1999 Colonial Athletic Association baseball tournament
- Teams: 8
- Format: Double-elimination tournament
- Finals site: Grainger Stadium; Kinston, North Carolina;
- Champions: East Carolina (6th title)
- Winning coach: Keith LeClair (1st title)
- MVP: James Molinari (East Carolina)

= 1999 Colonial Athletic Association baseball tournament =

American college baseball tournament

The 1999 Colonial Athletic Association baseball tournament was held at Grainger Stadium in Kinston, North Carolina, from May 18 through 23. The event determined the champion of the Colonial Athletic Association for the 1999 season. Second-seeded won the tournament for the sixth time and earned the CAA's automatic bid to the 1999 NCAA Division I baseball tournament.

Entering the event, East Carolina had won the most championships, with five. Old Dominion and Richmond had each won three, while George Mason had won twice.

==Format and seeding==
The CAA's teams were seeded one to eight based on winning percentage from the conference's round robin regular season. They played a double-elimination tournament.
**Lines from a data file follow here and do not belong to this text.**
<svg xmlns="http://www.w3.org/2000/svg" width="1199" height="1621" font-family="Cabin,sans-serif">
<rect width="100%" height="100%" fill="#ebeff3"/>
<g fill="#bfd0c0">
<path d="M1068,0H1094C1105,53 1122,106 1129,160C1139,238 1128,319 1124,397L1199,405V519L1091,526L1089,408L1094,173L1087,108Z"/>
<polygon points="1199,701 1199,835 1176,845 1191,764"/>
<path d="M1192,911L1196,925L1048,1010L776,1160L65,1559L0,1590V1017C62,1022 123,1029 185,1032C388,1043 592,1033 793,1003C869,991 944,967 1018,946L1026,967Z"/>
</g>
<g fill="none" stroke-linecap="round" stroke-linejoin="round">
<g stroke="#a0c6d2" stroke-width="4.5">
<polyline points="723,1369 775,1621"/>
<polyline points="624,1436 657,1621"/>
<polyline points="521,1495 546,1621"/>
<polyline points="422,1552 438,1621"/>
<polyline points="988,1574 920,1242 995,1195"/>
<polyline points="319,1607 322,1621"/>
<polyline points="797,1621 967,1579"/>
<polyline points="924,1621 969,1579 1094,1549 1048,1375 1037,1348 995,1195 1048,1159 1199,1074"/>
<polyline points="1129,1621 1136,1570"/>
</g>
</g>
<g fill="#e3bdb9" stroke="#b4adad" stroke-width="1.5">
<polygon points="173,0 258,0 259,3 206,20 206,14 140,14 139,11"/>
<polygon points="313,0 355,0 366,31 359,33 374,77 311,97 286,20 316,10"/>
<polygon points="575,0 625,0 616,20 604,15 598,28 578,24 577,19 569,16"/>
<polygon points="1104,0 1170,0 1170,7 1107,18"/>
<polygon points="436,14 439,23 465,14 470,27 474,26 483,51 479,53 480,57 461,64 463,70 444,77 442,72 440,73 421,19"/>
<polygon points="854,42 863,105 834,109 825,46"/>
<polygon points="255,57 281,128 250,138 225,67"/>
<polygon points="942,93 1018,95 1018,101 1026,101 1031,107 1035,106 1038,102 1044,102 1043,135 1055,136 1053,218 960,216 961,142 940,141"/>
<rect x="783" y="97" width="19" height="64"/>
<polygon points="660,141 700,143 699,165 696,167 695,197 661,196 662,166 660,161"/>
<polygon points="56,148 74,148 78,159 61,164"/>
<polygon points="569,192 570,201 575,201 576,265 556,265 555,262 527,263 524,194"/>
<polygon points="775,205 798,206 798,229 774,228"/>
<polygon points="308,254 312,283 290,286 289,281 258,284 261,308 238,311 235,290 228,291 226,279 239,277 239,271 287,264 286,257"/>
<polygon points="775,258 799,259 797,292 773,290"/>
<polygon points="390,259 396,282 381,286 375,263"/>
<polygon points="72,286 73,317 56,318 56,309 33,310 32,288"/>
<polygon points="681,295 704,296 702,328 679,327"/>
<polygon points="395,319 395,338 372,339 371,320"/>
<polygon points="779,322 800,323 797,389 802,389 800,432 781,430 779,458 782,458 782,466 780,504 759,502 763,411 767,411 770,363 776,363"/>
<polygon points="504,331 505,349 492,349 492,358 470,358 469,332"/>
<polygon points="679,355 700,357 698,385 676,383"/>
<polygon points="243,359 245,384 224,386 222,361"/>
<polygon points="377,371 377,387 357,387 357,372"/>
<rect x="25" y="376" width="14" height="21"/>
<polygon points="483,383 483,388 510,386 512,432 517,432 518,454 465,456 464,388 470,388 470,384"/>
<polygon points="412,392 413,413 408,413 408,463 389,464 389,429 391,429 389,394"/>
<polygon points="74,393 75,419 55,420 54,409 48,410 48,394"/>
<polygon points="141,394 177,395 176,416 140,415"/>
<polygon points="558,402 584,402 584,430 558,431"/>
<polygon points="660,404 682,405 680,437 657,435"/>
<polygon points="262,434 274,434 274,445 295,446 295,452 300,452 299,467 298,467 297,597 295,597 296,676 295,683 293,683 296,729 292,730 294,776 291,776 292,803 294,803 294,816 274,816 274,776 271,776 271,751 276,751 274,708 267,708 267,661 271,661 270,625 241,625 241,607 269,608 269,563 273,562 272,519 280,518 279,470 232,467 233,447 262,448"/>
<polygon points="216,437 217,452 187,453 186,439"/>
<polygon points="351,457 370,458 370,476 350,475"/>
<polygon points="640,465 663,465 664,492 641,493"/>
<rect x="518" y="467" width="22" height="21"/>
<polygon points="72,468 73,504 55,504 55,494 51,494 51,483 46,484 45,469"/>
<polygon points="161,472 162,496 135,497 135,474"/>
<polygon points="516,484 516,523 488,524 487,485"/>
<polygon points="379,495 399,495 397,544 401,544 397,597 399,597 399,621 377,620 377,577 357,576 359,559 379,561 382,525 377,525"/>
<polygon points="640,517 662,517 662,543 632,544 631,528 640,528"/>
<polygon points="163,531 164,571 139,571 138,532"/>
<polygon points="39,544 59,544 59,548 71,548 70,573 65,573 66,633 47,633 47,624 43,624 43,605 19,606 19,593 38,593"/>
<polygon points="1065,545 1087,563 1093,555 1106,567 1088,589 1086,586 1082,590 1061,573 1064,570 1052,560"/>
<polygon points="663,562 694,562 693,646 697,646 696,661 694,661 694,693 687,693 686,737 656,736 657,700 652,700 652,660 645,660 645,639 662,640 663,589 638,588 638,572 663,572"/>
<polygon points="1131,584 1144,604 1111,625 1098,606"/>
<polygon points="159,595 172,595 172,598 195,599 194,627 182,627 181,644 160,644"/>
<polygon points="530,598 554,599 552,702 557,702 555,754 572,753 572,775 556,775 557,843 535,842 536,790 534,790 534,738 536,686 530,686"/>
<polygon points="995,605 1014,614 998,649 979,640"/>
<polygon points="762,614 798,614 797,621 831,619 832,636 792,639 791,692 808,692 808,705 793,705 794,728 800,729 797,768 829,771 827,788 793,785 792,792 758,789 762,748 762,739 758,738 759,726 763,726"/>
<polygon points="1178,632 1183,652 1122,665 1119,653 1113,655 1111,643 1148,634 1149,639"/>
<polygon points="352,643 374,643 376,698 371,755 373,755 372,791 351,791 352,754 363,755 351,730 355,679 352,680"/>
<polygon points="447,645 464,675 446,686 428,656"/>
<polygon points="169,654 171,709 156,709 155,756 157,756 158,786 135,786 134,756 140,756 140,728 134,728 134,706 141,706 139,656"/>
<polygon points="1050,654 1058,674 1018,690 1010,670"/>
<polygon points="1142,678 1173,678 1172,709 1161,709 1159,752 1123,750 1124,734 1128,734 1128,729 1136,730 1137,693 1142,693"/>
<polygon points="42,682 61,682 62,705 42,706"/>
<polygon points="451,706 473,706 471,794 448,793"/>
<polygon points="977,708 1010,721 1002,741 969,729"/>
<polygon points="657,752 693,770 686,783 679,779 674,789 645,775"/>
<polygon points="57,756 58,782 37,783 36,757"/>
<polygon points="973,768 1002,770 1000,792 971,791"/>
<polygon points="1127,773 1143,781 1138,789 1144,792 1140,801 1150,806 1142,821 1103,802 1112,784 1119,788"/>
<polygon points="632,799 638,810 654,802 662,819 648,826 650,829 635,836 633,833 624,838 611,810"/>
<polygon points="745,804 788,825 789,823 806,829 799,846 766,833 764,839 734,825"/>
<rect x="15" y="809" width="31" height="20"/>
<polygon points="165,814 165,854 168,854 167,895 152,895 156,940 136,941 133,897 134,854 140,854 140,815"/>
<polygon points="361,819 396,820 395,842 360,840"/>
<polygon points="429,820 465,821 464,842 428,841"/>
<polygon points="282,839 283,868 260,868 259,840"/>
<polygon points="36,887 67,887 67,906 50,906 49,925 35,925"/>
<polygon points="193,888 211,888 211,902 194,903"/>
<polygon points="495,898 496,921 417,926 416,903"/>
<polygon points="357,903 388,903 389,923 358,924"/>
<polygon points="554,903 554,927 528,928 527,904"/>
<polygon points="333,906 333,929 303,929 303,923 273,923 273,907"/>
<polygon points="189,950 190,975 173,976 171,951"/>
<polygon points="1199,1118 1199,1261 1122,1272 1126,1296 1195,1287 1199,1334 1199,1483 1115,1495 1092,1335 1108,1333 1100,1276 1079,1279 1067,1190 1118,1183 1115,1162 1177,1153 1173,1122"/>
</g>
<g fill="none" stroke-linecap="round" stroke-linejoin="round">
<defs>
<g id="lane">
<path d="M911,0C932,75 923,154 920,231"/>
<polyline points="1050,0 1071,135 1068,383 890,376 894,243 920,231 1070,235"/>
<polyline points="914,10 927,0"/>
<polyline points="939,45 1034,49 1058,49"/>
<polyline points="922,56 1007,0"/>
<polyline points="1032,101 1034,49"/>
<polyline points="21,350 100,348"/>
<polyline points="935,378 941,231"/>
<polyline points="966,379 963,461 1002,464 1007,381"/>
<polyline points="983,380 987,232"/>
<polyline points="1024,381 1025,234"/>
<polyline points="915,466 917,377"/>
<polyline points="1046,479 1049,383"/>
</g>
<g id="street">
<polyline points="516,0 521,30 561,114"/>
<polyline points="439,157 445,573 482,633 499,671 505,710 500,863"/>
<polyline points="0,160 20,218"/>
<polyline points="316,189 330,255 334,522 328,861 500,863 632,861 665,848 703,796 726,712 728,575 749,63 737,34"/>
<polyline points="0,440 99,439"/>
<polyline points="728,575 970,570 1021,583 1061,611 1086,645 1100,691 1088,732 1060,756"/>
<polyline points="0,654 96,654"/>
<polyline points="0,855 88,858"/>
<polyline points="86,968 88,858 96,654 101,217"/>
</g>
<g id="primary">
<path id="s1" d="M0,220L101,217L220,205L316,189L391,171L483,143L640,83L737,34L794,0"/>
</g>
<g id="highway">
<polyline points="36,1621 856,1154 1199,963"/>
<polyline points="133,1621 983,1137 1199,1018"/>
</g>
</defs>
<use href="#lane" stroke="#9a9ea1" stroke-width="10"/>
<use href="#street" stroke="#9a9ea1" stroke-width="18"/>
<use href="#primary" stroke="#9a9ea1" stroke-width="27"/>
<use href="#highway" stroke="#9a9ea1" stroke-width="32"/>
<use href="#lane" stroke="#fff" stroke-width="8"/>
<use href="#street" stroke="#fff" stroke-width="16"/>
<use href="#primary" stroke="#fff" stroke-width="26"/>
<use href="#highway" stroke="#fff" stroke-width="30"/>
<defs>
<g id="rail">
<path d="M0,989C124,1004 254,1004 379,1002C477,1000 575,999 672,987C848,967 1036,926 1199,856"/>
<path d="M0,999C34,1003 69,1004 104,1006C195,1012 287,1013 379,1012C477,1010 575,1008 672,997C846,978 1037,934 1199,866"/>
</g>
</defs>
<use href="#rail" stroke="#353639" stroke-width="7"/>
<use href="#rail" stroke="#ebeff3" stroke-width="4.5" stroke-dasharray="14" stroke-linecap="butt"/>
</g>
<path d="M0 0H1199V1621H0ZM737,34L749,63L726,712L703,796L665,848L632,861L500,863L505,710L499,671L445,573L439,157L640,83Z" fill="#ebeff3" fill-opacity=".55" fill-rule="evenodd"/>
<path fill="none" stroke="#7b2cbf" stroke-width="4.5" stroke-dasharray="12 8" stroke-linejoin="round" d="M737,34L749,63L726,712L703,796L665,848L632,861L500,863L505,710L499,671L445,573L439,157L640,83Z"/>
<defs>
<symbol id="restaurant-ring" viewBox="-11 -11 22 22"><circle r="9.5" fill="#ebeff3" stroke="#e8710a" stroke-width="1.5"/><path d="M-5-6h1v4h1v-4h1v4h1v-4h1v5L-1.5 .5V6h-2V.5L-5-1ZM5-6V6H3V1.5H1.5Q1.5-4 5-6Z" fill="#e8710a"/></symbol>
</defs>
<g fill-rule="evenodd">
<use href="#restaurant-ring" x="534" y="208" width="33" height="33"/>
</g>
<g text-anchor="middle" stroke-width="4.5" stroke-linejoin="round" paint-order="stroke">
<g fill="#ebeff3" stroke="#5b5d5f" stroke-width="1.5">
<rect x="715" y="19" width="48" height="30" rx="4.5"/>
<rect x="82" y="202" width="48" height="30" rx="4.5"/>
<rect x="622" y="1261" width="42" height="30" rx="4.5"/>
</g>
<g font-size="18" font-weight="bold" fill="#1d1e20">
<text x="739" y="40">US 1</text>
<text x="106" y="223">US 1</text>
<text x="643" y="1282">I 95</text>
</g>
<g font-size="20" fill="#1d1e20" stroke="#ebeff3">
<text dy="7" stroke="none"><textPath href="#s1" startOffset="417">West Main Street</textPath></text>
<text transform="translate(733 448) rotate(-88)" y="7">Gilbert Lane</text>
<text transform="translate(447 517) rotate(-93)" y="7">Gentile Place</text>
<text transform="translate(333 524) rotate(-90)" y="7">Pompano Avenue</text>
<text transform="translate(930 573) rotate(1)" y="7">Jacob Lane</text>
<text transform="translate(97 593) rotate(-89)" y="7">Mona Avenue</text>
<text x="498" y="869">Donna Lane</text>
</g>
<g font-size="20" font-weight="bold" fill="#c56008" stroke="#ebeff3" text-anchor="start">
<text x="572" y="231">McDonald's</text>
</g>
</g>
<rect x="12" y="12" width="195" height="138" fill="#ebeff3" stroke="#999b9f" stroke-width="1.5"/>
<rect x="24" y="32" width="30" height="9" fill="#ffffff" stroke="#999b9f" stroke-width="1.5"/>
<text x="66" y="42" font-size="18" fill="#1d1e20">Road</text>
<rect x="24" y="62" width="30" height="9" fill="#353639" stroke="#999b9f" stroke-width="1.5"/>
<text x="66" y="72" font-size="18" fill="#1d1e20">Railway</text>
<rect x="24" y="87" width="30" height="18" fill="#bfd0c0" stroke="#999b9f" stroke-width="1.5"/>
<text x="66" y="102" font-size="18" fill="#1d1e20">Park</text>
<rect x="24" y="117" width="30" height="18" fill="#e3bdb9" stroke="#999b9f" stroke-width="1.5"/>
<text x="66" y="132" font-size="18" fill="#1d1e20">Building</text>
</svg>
| Team | W | L | Pct. | GB | Seed |
|---|---|---|---|---|---|
| Richmond | 15 | 5 | .750 | — | 1 |
| East Carolina | 14 | 6 | .700 | 1 | 2 |
| VCU | 14 | 6 | .700 | 1 | 3 |
| George Mason | 9 | 12 | .429 | 6.5 | 4 |
| Old Dominion | 7 | 11 | .389 | 7 | 5 |
| UNC Wilmington | 8 | 13 | .381 | 7.5 | 6 |
| William & Mary | 7 | 12 | .368 | 7.5 | 7 |
| James Madison | 6 | 15 | .286 | 9.5 | 8 |

==Most Valuable Player==
James Molinari was named Tournament Most Valuable Player. Molinari was an outfielder for East Carolina.